For everyone messing around with PBO2 Curve Optimiser to undervolt & OC their CPU's, here is a stability test I have found useful. OCCT using Small Data Set, SSE instructions, 1T. This will find bad offsets usually within seconds, but I would let it run for 5min before considering a setting potentially stable.
Your OCCT settings should look like this: https://ibb.co/56fbrQm
When I was first testing I was trying things like -20 all core offset, and it was passing regular stress tests like OCCT all-core for 30+ minutes. OCCT small 1T would fail instantly. Because the curve optimiser is reducing by more voltage at lower workloads we need a less-heavy stress test to engage those conditions; this seems to do the job quite well. Note that some people currently have issues with OCCT causing WHEA errors so you may need to set your ram to 3200 or lower while using this method to validate your curve offset.

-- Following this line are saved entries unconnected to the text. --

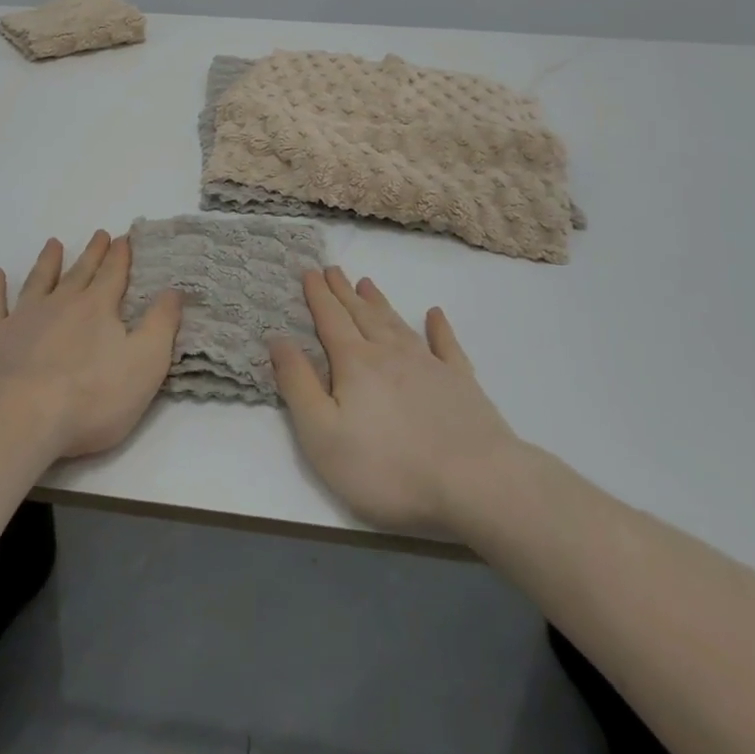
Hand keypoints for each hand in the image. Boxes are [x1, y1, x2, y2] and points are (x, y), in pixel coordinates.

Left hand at [0, 230, 183, 460]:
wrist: (21, 418)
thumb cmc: (91, 396)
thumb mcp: (145, 363)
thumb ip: (161, 324)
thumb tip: (174, 290)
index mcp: (98, 308)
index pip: (114, 275)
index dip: (121, 256)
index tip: (124, 236)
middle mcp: (61, 303)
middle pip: (80, 272)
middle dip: (93, 253)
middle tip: (99, 233)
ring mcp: (24, 318)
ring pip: (39, 281)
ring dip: (48, 262)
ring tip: (53, 243)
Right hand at [272, 267, 523, 536]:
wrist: (477, 484)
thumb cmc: (388, 467)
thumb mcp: (322, 434)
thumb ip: (297, 384)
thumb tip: (277, 339)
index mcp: (354, 363)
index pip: (330, 320)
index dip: (318, 295)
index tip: (309, 271)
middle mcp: (389, 353)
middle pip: (362, 315)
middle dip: (344, 292)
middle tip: (334, 269)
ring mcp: (429, 365)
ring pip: (397, 323)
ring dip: (379, 303)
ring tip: (368, 284)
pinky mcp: (462, 384)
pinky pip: (447, 345)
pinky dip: (439, 327)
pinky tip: (435, 314)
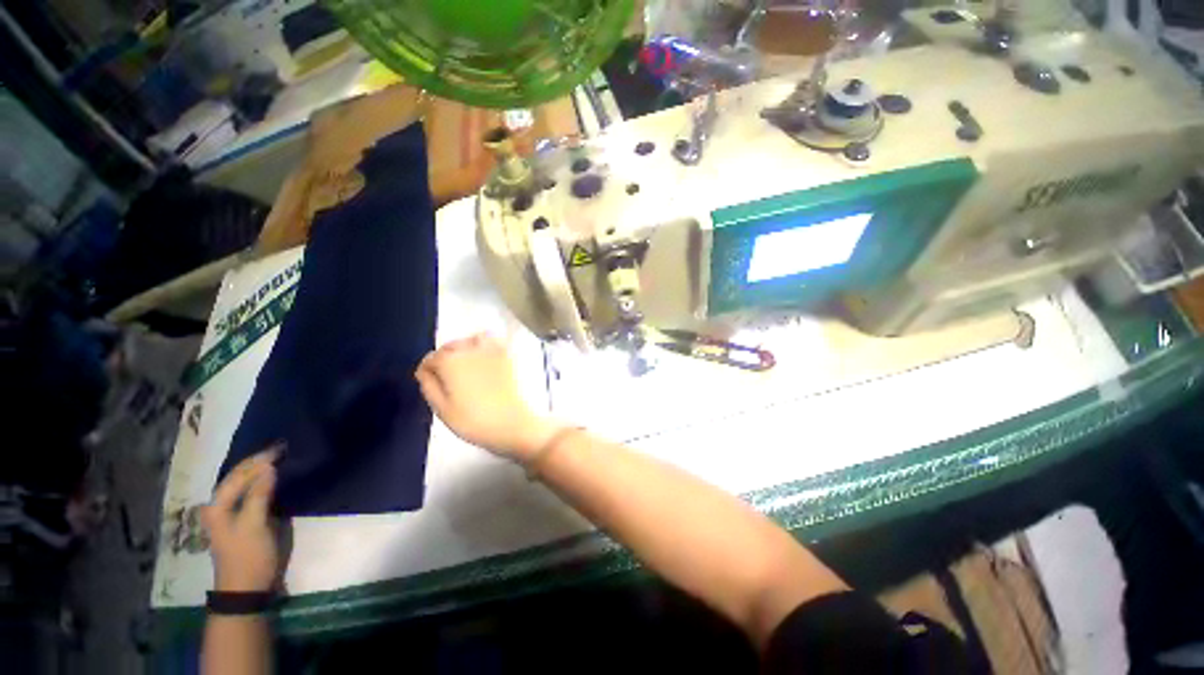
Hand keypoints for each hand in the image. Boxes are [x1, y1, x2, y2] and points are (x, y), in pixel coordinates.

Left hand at [202, 449, 283, 592]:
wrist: (247, 589)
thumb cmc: (248, 556)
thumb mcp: (254, 525)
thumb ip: (259, 495)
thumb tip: (268, 467)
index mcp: (217, 507)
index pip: (237, 476)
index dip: (257, 461)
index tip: (280, 448)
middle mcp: (221, 507)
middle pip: (239, 479)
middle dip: (258, 463)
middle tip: (282, 450)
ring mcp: (233, 515)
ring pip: (246, 486)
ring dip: (262, 473)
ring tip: (281, 459)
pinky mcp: (246, 522)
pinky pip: (254, 495)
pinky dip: (265, 484)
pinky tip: (276, 479)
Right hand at [415, 334, 557, 460]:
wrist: (511, 423)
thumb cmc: (473, 421)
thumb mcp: (441, 409)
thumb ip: (429, 386)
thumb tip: (425, 371)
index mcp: (449, 362)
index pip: (430, 359)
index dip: (427, 372)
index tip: (431, 384)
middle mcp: (469, 349)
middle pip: (449, 347)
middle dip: (445, 359)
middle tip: (448, 379)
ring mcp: (491, 350)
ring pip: (471, 339)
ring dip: (465, 348)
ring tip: (466, 366)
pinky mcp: (507, 355)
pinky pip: (493, 340)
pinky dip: (486, 345)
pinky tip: (485, 360)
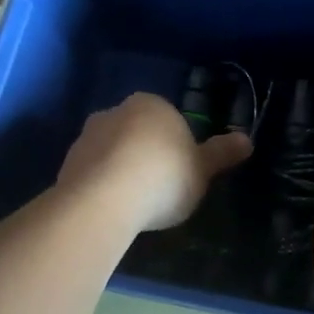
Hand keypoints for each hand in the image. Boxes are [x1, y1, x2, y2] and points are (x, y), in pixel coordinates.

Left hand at [58, 93, 251, 232]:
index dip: (178, 146)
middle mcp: (114, 111)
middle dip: (147, 154)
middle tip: (161, 189)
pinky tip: (113, 209)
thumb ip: (222, 154)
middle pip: (138, 133)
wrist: (104, 201)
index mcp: (150, 104)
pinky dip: (102, 187)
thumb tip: (247, 140)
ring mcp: (85, 137)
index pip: (169, 119)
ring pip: (112, 152)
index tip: (182, 172)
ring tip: (136, 204)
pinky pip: (93, 174)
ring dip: (122, 170)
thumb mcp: (203, 169)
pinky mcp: (66, 165)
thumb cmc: (163, 177)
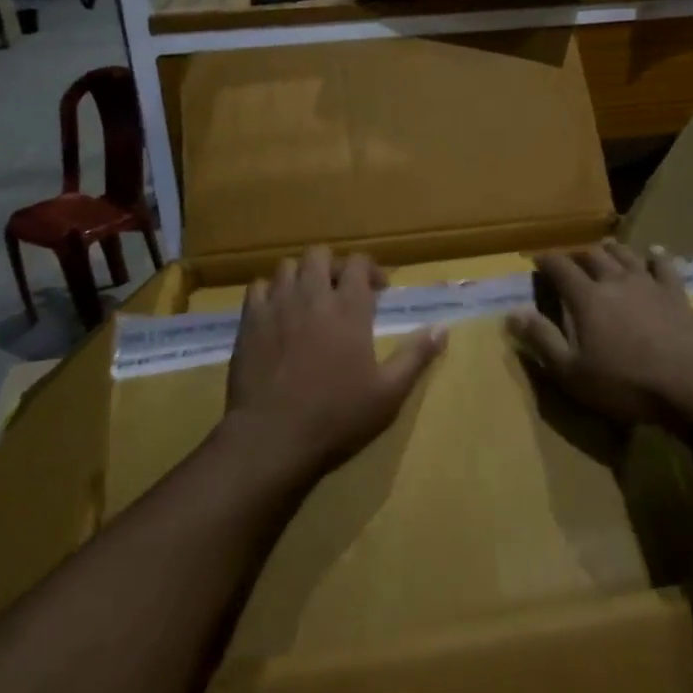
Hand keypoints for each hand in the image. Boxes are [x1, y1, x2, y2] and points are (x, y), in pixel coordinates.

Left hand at [221, 247, 445, 484]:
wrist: (272, 437)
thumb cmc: (337, 416)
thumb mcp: (389, 393)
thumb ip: (416, 355)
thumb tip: (443, 328)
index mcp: (350, 308)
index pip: (359, 263)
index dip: (370, 269)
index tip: (379, 290)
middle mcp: (312, 296)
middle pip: (320, 255)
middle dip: (334, 265)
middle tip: (343, 290)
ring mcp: (277, 306)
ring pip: (287, 266)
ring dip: (302, 275)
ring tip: (310, 299)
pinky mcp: (249, 322)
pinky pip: (257, 287)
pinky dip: (270, 292)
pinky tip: (277, 313)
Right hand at [507, 241, 692, 433]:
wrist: (691, 387)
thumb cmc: (624, 384)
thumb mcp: (572, 371)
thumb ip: (542, 339)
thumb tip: (513, 312)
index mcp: (587, 298)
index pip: (560, 268)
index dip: (546, 261)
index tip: (537, 259)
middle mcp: (616, 282)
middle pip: (593, 256)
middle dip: (577, 254)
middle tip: (570, 258)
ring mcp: (650, 285)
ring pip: (626, 255)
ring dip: (612, 250)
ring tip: (604, 246)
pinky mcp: (677, 295)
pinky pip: (665, 267)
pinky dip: (657, 256)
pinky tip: (655, 252)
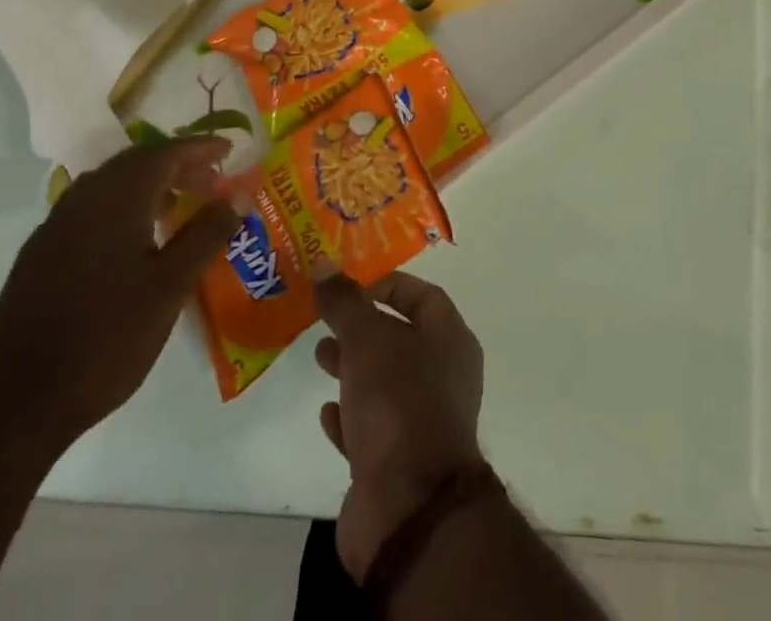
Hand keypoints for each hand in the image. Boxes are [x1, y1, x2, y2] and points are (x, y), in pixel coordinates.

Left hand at [0, 137, 240, 460]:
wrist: (9, 410)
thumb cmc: (104, 340)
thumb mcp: (170, 287)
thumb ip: (207, 234)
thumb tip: (239, 194)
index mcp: (115, 199)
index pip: (165, 153)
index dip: (200, 148)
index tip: (230, 151)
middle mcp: (82, 201)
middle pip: (136, 163)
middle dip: (177, 164)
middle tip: (211, 181)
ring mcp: (54, 229)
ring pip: (110, 187)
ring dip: (149, 186)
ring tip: (180, 207)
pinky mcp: (38, 259)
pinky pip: (91, 212)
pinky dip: (123, 209)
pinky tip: (136, 243)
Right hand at [314, 271, 485, 578]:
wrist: (409, 506)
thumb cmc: (398, 402)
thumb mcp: (368, 339)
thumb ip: (345, 302)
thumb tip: (325, 265)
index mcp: (451, 340)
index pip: (423, 296)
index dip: (388, 284)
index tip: (350, 286)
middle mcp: (444, 376)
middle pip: (401, 338)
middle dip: (363, 328)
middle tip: (326, 320)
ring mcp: (424, 422)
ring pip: (385, 382)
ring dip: (353, 369)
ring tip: (319, 358)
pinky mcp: (399, 464)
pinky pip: (373, 429)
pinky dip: (351, 417)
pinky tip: (327, 412)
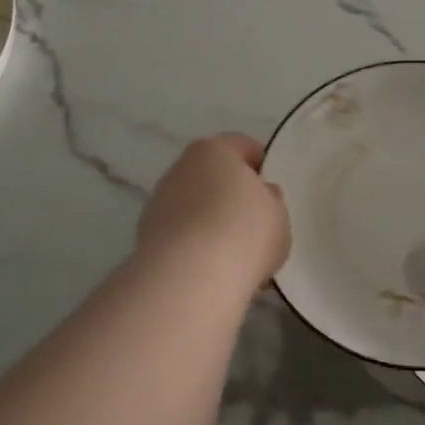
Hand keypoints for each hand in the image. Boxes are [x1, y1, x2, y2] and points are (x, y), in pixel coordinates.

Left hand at [136, 134, 290, 289]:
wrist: (190, 277)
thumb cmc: (245, 232)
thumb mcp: (279, 215)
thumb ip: (271, 201)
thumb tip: (262, 195)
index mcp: (215, 150)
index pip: (243, 146)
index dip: (261, 167)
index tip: (272, 195)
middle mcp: (181, 168)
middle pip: (214, 175)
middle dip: (231, 196)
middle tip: (254, 224)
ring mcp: (159, 202)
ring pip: (194, 206)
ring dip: (210, 222)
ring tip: (233, 254)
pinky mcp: (145, 236)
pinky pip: (180, 234)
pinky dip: (194, 246)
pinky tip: (211, 269)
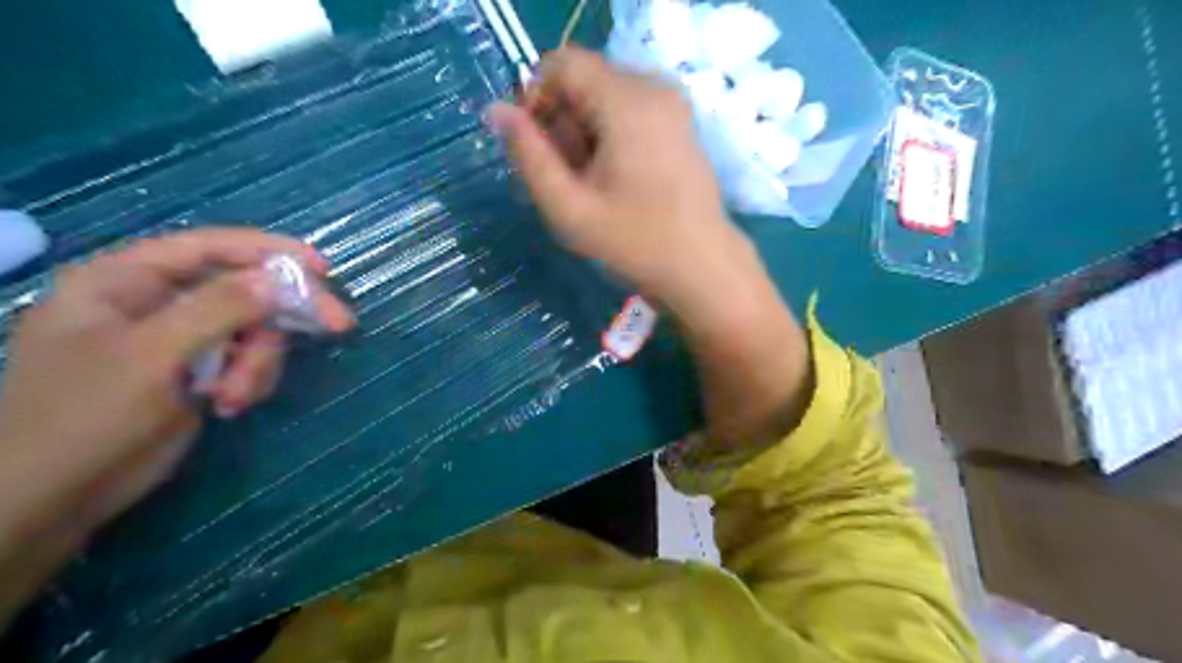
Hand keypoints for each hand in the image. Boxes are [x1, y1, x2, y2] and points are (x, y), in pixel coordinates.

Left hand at [0, 229, 353, 626]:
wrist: (57, 498)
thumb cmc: (86, 417)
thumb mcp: (153, 356)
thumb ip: (218, 310)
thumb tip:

Currently I have my 5600x running at -45,-20,-15,-20,-7,-7, +175mhz, auto scalar. which passes 6min OCCT 1t, but I need to test it a bit more. The -45 is suspiciously high. CPU-Z single core is around 666, cinebench r20 is 614. Stock PPT/EDC/TDC.
If anyone has any other tips for testing/validating curve optimiser OC's let me know.
EDIT: Thanks to everyone pointing out that you should set OCCT affinity to the specific core you want to test. The process should look like:
-
Set a baseline undervolt for your core. You could start at the highest value (30) for completeness.
-
Test cores in sequential order in OCCT by setting its affinity to that core. (Task Manager -> Details -> Affinity). Do that before beginning the test, if it doesn't crash in 3-5min consider that good enough for now.
-
If that core passes, test next core until a failure. Use Task Manager to verify the affinity is working.
-
Upon failure, lower your undervolt and retest until all pass.